Mainland economic activity slows
Sluggish data on real estate investments suggests that investors were jumping the gun when betting on a surging economic rebound

A shock fall in the mainland's broadest measure of credit in the economy and sluggish data for real estate investment in July flagged the risk that investors have got too optimistic too soon about the strength of a burgeoning economic rebound.
Economists say the performance will add pressure on Beijing to ease policy further to consolidate a still fragile economic rebound, while some expect growth will be sustained on fresh infrastructure investment.
"The slight growth rebound seen in the second quarter appeared short-lived, as the economy lacks momentum for sustained fast expansion," said Peng Xingyun, a senior researcher at the Chinese Academy of Social Sciences.
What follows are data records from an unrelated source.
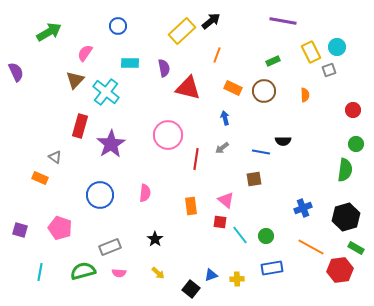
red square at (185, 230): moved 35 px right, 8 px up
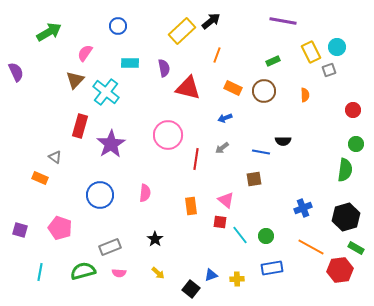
blue arrow at (225, 118): rotated 96 degrees counterclockwise
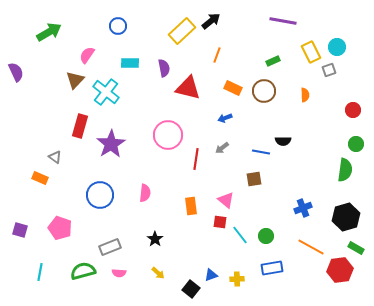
pink semicircle at (85, 53): moved 2 px right, 2 px down
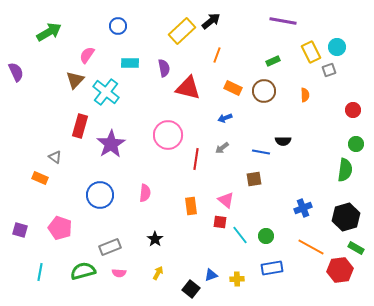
yellow arrow at (158, 273): rotated 104 degrees counterclockwise
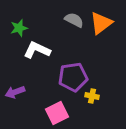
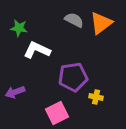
green star: rotated 24 degrees clockwise
yellow cross: moved 4 px right, 1 px down
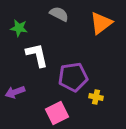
gray semicircle: moved 15 px left, 6 px up
white L-shape: moved 5 px down; rotated 52 degrees clockwise
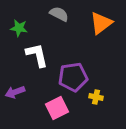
pink square: moved 5 px up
The Shanghai Composite Index recouped earlier losses to close 0.1 per cent higher as investors speculated on further easing steps to come. Hong Kong's benchmark share index finished at its highest in more than 31/2 years, with the Hang Seng Index ending up 0.8 per cent at 24,890.34 points, while the China Enterprises Index of the leading offshore Chinese listings in Hong Kong rose 1.2 per cent.
"If investment growth slows further with a property market downturn hitting more cities," a cut on interest rate or "a slight reduction" on overall banks' reserve requirement ratio cannot be ruled out, Peng said.
New yuan loans issued in July slumped to 385.2 billion yuan (HK$484.9 billion), which may be a temporary fall back from a peak of 1.08 trillion yuan in June, but economists say it also reflects slow industrial demand.